|Let The War Begin! (Photo credit: dog.happy.art)|
Fourteen years later, the Time magazine cover, "Are you mom enough?", hit a nerve. I struggled to understand what the cover and subsequent flurry of public commentary meant to me. When I was bleary eyed and brain dead from exhaustion the last thing that I needed was public scrutiny and judgement. It felt like that cover photo was landing a blow on breastfeeding in general, not just those who breastfeed past the cute, defenseless time of infancy. I have my own opinions about breastfeeding older children but my biggest theory is that as Americans, we are becoming more and more uncomfortable with lifestyles that promote emotional closeness, reject excessive consumerism, and allow for individuality.

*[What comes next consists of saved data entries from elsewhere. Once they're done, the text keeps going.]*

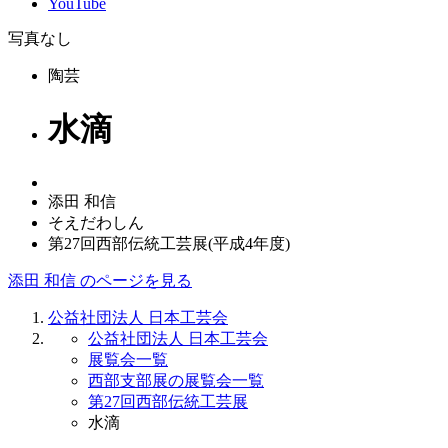
YouTube
写真なし
陶芸
水滴
添田 和信
そえだわしん
第27回西部伝統工芸展(平成4年度)
添田 和信 のページを見る
公益社団法人 日本工芸会
公益社団法人 日本工芸会
展覧会一覧
西部支部展の展覧会一覧
第27回西部伝統工芸展
水滴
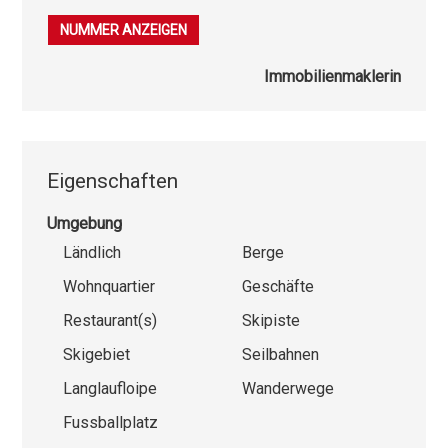
079 323 14 14
NUMMER ANZEIGEN
Immobilienmaklerin
Eigenschaften
Umgebung
Ländlich
Berge
Wohnquartier
Geschäfte
Restaurant(s)
Skipiste
Skigebiet
Seilbahnen
Langlaufloipe
Wanderwege
Fussballplatz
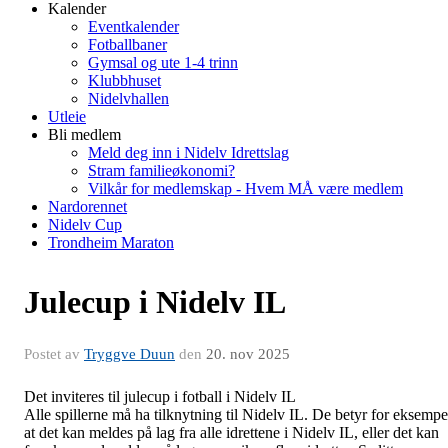
Kalender
Eventkalender
Fotballbaner
Gymsal og ute 1-4 trinn
Klubbhuset
Nidelvhallen
Utleie
Bli medlem
Meld deg inn i Nidelv Idrettslag
Stram familieøkonomi?
Vilkår for medlemskap - Hvem MÅ være medlem
Nardorennet
Nidelv Cup
Trondheim Maraton
Julecup i Nidelv IL
Postet av
Tryggve Duun
den
20. nov 2025
Det inviteres til julecup i fotball i Nidelv IL
Alle spillerne må ha tilknytning til Nidelv IL. De betyr for eksempe
at det kan meldes på lag fra alle idrettene i
Nidelv IL, eller det kan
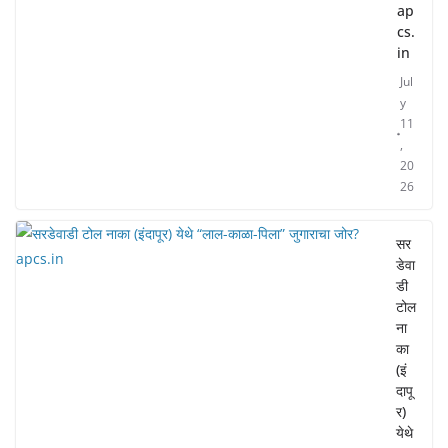
ap
cs.
in
Jul
y
11
,
20
26
सर
डेवा
डी
टोल
ना
का
(इं
दापू
र)
येथे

It doesn't matter that a large part of the world shares a bed or at least a bedroom with their child(ren), in the U.S. it's suspect. It doesn't matter that children all over the world are able to live with very little resources, in the U.S. our children's greatest gift is to help us stimulate the economy with purchases for "healthy development", "enrichment", and "stimulation". Less is more is heresy.

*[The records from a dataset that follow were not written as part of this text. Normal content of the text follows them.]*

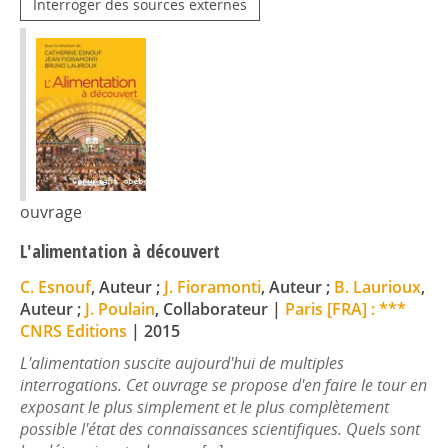
Interroger des sources externes
ouvrage
L'alimentation à découvert
C. Esnouf
, Auteur ;
J. Fioramonti
, Auteur ;
B. Laurioux
,
Auteur ;
J. Poulain
, Collaborateur
|
Paris [FRA] : ***
CNRS Editions
|
2015
L'alimentation suscite aujourd'hui de multiples
interrogations. Cet ouvrage se propose d'en faire le tour en
exposant le plus simplement et le plus complètement
possible l'état des connaissances scientifiques. Quels sont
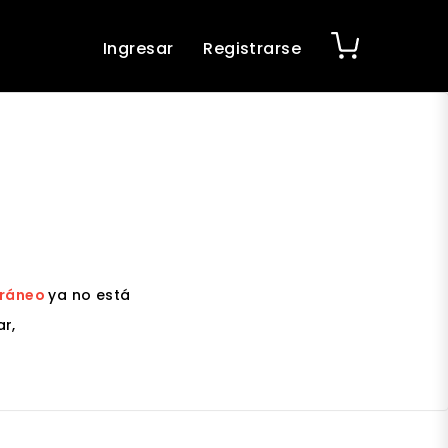
Ingresar
Registrarse
rráneo
ya no está
r,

|Sleeping Angels (Photo credit: Cavalier92)|
So the cover, and the public debate, stirred those early years up for me. My own experience tells me that what I think will be easy or least manageable, frequently becomes a surprising struggle. Other things that I never even planned can come to feel natural. The one thing that remains constant is the love part. There are happy kids who were fed formula and "Ferberized" and there are happy kids who were breastfed and slept in a family bed. The happiness comes from families who are genuinely doing there best to meet their child's unique needs and doing that in love. We don't need to pick sides and label one group of families as "normal" or "ideal" and demonize others. A different style of parenting doesn't need to feel like a challenge to your own. Make the choices that meet the needs of your child, your family, and you. Making choices based on what works or doesn't work for someone else may be a fun debate topic but it's not good for families.